In general, the dependency calculation for languages other than C has not changed significantly. The compile-time versus link-time dependency distinction is only made for C entities. For other languages, an entity belongs to the file it is defined in, and parent/child relationships for non-file entities use the parser-determined parent() function (available from the APIs and visible in the “API Info” Interactive Report). The parent() function is typically also based on the define reference. The main change that impacts other languages is the exception style architecture change that means a directly tagged non-file entity is no longer considered as part of the architecture its file parent belongs to.

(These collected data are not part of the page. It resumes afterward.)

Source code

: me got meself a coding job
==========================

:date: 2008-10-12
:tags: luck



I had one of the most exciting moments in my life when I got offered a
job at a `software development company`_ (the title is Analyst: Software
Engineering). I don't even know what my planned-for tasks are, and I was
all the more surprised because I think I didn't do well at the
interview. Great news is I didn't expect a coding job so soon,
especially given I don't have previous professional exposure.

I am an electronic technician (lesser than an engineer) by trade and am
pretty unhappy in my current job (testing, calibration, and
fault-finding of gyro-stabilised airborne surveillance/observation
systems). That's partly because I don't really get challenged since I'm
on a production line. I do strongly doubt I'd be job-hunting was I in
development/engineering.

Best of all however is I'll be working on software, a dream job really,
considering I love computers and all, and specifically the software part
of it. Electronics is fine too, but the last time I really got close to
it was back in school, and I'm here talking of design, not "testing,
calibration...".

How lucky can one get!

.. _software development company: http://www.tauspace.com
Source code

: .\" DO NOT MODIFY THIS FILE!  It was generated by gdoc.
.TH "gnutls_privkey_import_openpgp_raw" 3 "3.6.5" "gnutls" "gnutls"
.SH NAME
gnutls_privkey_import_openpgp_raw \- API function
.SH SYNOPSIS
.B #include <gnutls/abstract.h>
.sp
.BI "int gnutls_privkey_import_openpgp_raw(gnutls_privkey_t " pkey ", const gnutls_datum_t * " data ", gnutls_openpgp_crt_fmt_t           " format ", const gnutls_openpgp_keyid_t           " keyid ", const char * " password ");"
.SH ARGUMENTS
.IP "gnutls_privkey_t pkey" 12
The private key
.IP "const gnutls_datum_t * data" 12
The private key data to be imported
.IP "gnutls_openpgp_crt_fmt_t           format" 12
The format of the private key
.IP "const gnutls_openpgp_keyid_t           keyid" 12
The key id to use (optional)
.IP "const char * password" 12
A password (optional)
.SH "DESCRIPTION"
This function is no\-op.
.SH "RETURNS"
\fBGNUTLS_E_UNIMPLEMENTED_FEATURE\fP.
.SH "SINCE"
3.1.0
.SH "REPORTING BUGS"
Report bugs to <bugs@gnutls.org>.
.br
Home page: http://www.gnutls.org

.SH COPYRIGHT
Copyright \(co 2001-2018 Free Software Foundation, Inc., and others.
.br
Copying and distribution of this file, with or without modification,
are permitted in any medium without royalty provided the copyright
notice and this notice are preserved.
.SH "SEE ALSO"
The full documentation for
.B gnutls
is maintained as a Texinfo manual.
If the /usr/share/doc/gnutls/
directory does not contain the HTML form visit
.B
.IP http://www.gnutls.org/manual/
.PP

One language besides C/C++ does have specific rules: Ada. In Ada, like C/C++, there can be multiple file parents for an entity. Usually, the choice is between the spec file and the body file. In Ada, file parents are chosen based on the reference kind (in contrast to c++ where file parents are chosen based on the include tree of the scope file). In general, most reference kinds map to the body file, but usepackage, and with references are dependencies to the spec file. The idea, to quote the engineer over Ada, is “Bodies depend on specs, subunits depend on bodies, variable uses/sets depend on defining file, calls make a dependency to the definition (actual body).”